Unit 1: Week 8: 3 Paintings, 1 Journey

These paintings, set here in order of when I started them/conceptualized them, represent a journey that I’ve gone on over the past few weeks. I started out with the David Bowie painting – now finally complete, partially as a material exploration (grisaille technique and oil painting), and partially to explore the topic of AI. 

My initial thoughts around AI was to illustrate how and why AI would never be able to take the place of artists. Whilst I feel that my David Bowie painting, upon closer scrutinisation by a viewer, would bring them to that conclusion too, I feel that this topic was exhausted before I’d even begun. 

But then I began to play with the AI options more, wanting to give myself the sensorial experience of immersing myself in joyful but gentle colours. I intended to paint a ‘fractured-Dali’ as an ode to my favourite artist of all time. Unintentionally though, there’s a real Munch-Scream-feel to the lines of the background. Whilst I again enjoyed exploring the medium of oil more and with each painting I feel that I am improving, I still didn’t feel that this piece had the depth that I was looking for. 

I then realised that in order to explore AI, it doesn’t actually have to be the main idea or the main topic of enquiry – it could merely be an additional layer to my technique, almost part of the style and the medium, but not necessarily the message in the work. The third painting therefore, revisits the idea of a fractured-Dali, this time instead using Dali’s composition style as the springboard from which to communicate something deeper.

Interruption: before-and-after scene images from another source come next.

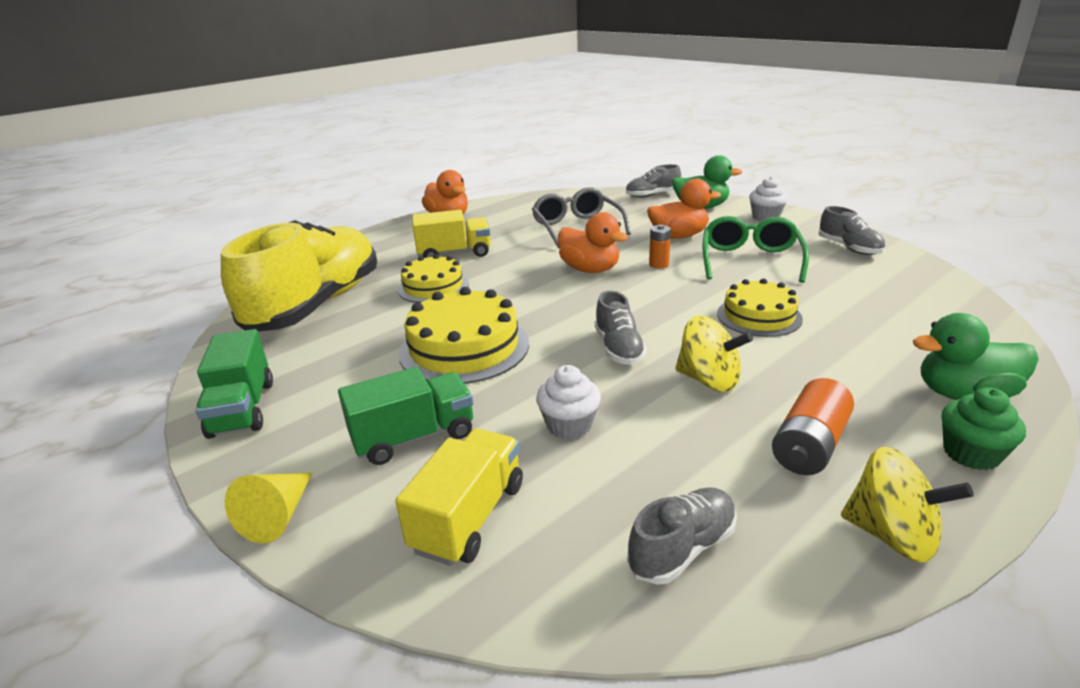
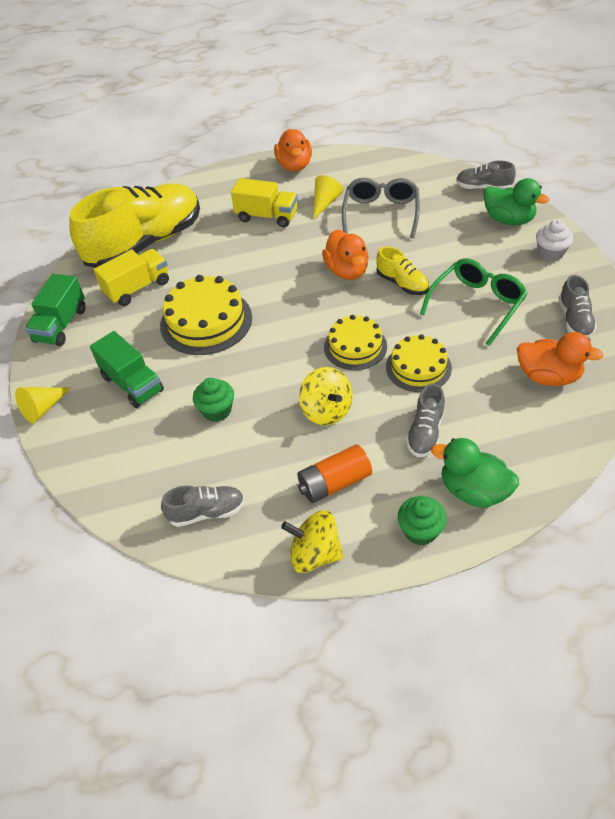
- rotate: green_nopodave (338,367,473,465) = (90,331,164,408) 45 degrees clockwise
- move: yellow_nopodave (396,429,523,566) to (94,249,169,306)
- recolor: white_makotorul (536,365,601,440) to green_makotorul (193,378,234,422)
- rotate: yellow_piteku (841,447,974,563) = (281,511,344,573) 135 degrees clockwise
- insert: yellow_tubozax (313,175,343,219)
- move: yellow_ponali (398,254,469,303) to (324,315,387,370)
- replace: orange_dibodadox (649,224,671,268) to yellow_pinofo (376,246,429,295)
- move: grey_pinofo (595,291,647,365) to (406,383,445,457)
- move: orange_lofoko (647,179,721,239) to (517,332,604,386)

I so enjoyed the pastel colours of the second painting, that I pulled it across to the third, but this time creating a much more abstract composition. 

And so even though these may seem like three entirely unrelated paintings, for me they are representative of a journey of growth, process, risk, experimentation, and passage of time. 

(Post Script added a few weeks later): 

In the third painting, titled The Enchantment of the Anthropocene, something interesting started to happen as I got further into the progress of this painting. Spearheaded by the fact that humans are assemblages of multiple species (i.e. the number of microbiota that make up our bodies outnumber human cells 10:1… we are more other species – bacteria, fungus, virus – than we are human), I wanted to depict a world where species turned out differently than they are in this current world. Little did I know that these creatures would later begin to take on a life of their own, demanding appearance in subsequent artworks where the paintings merely became alternative worlds and ecosystems in which the Creatures could exist).